Fuir l’histoire. Essai sur l’autophobie des communistes

Domenico Losurdo, Fuir l’histoire. Essai sur l’autophobie des communistes, Paris, Le Temps des cerises, 2000.

Il existe en France, selon Eric Hobsbawm « un antimarxisme hargneux » (préface à l’édition française de L’Age des extrêmes), et Domenico Losurdo dans Fuir l’histoire (1), confirme que cette tendance a aussi affecté les communistes. En effet, nombre de communistes s’abandonnent à la phobie de leur passé et ils adoptent les idées de la bourgeoisie, renonçant à eux-mêmes. Pourtant, n’est-ce pas en restituant la portée historique des luttes émancipatrices des peuples qu’ils pourraient au contraire exister politiquement ? Pourquoi les communistes devraient-ils avoir honte de leur histoire ? Ces constats et interrogations sont au cœur de l’ouvrage de Domenico Losurdo.
Lutter contre l’autophobie stérile en restituant la portée historique des luttes émancipatrices des peuples, est aussi le chemin que Losurdo indique aux communistes. C’est selon lui la voie qui leur permettra de sortir de l’enlisement où les confine la « haine de soi » et de se réapproprier leur passé.

+ + + + + + +

TRAVAIL DEMANDÉ
Transcrivez fidèlement le passage du texte sur l'autophobie des communistes situé entre « Il existe en » et « de Domenico Losurdo. », bornes incluses.

+ + + + + + +

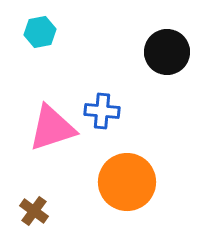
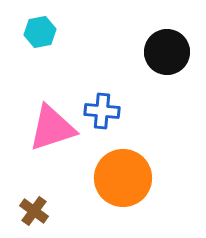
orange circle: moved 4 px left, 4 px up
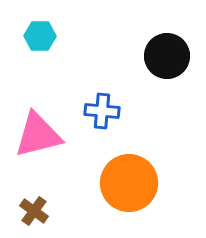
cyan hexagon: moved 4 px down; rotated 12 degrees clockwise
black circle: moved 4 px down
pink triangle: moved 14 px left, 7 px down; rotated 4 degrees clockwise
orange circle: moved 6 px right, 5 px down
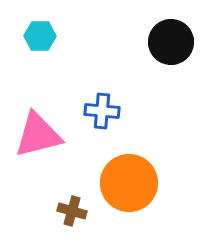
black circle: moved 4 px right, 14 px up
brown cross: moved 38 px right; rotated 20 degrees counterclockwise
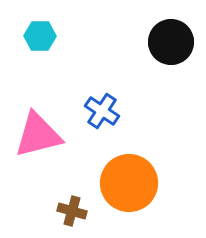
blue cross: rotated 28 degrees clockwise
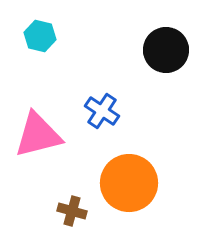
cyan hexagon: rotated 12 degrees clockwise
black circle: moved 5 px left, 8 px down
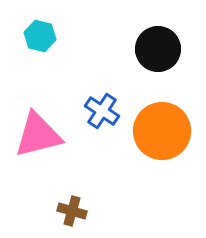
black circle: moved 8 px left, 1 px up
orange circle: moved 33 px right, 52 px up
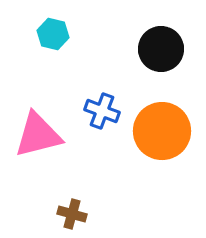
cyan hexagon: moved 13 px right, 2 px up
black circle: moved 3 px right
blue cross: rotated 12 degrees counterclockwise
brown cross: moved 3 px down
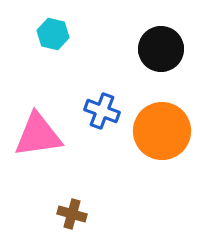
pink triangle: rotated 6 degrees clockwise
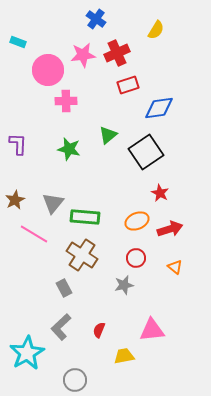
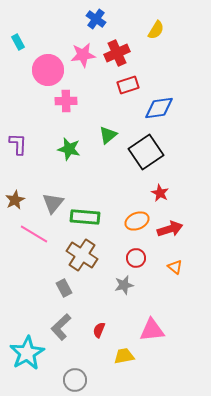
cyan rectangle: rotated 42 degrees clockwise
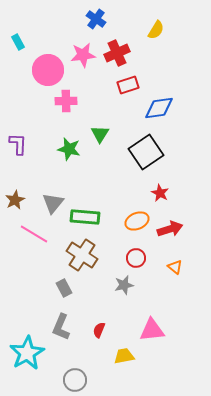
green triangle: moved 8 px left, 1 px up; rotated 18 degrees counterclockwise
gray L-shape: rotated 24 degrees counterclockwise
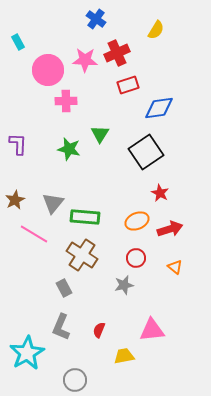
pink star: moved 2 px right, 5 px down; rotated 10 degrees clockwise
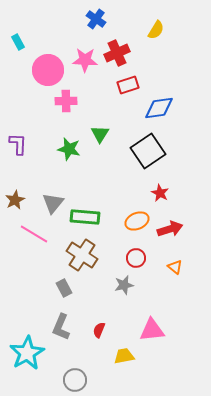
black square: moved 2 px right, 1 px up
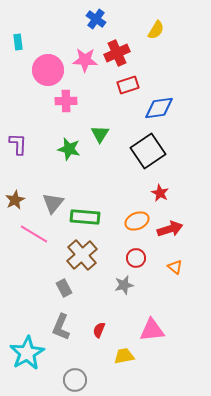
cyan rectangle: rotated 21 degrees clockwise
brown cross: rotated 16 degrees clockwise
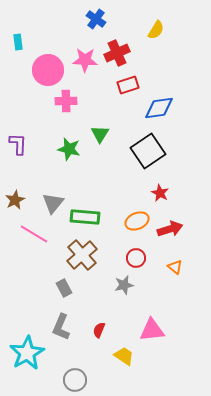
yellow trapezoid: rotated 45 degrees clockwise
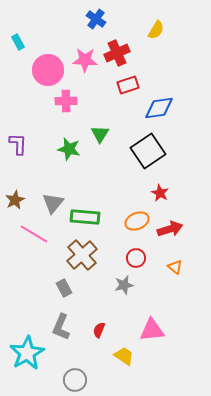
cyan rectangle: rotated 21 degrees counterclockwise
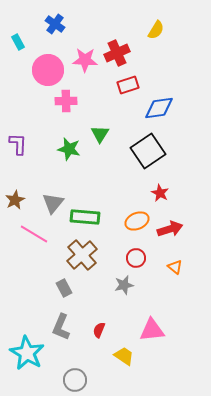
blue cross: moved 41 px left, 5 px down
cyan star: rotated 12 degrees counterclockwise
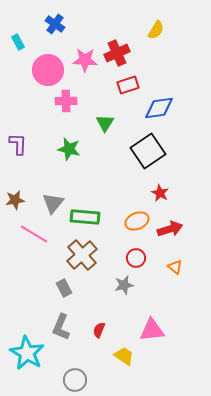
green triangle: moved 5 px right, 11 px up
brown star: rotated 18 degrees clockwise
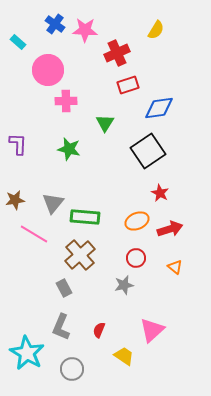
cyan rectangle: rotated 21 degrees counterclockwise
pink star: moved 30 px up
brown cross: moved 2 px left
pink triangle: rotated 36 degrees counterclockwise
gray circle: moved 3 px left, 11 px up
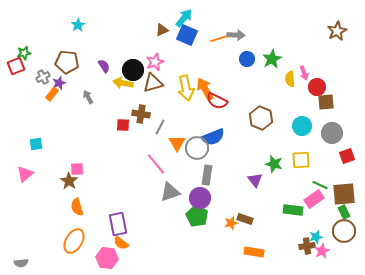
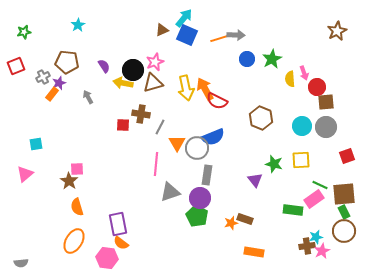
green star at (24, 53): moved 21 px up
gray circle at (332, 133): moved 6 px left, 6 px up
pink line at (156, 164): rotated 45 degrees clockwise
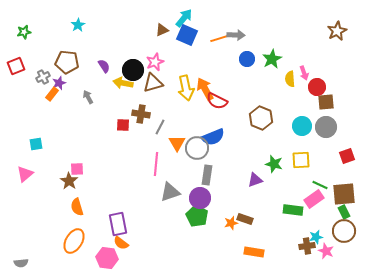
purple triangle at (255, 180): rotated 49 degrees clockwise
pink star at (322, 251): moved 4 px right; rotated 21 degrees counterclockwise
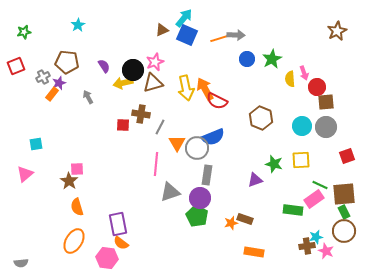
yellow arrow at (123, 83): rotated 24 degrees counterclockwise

+ + + + + + +

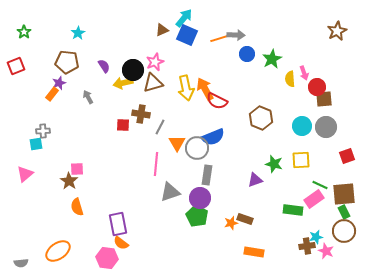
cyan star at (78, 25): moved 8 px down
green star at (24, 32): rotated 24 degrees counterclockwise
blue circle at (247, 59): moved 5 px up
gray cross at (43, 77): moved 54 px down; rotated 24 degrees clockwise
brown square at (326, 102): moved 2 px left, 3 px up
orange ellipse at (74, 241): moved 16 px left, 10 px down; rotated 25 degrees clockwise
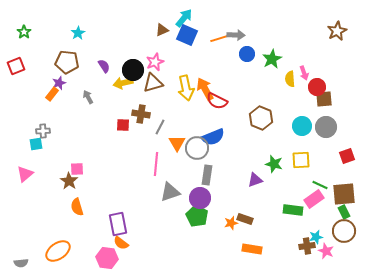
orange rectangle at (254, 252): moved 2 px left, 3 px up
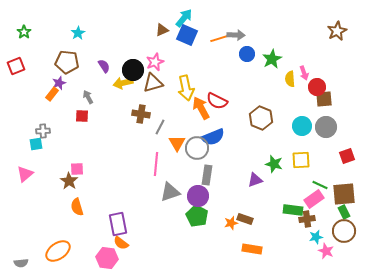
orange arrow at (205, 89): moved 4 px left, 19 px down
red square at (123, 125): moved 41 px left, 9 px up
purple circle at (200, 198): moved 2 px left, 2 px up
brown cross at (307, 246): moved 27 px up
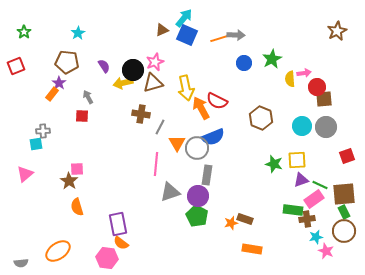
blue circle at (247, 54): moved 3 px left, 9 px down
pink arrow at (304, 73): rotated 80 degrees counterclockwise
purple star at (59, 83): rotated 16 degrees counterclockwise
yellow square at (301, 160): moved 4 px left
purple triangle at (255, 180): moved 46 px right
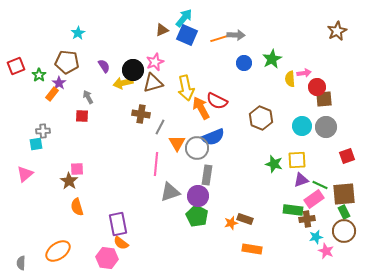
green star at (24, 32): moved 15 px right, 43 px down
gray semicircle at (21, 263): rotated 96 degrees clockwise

+ + + + + + +

RÉPONSE COMPLÈTE
Il existe en France, selon Eric Hobsbawm « un antimarxisme hargneux » (préface à l’édition française de L’Age des extrêmes), et Domenico Losurdo dans Fuir l’histoire (1), confirme que cette tendance a aussi affecté les communistes. En effet, nombre de communistes s’abandonnent à la phobie de leur passé et ils adoptent les idées de la bourgeoisie, renonçant à eux-mêmes. Pourtant, n’est-ce pas en restituant la portée historique des luttes émancipatrices des peuples qu’ils pourraient au contraire exister politiquement ? Pourquoi les communistes devraient-ils avoir honte de leur histoire ? Ces constats et interrogations sont au cœur de l’ouvrage de Domenico Losurdo.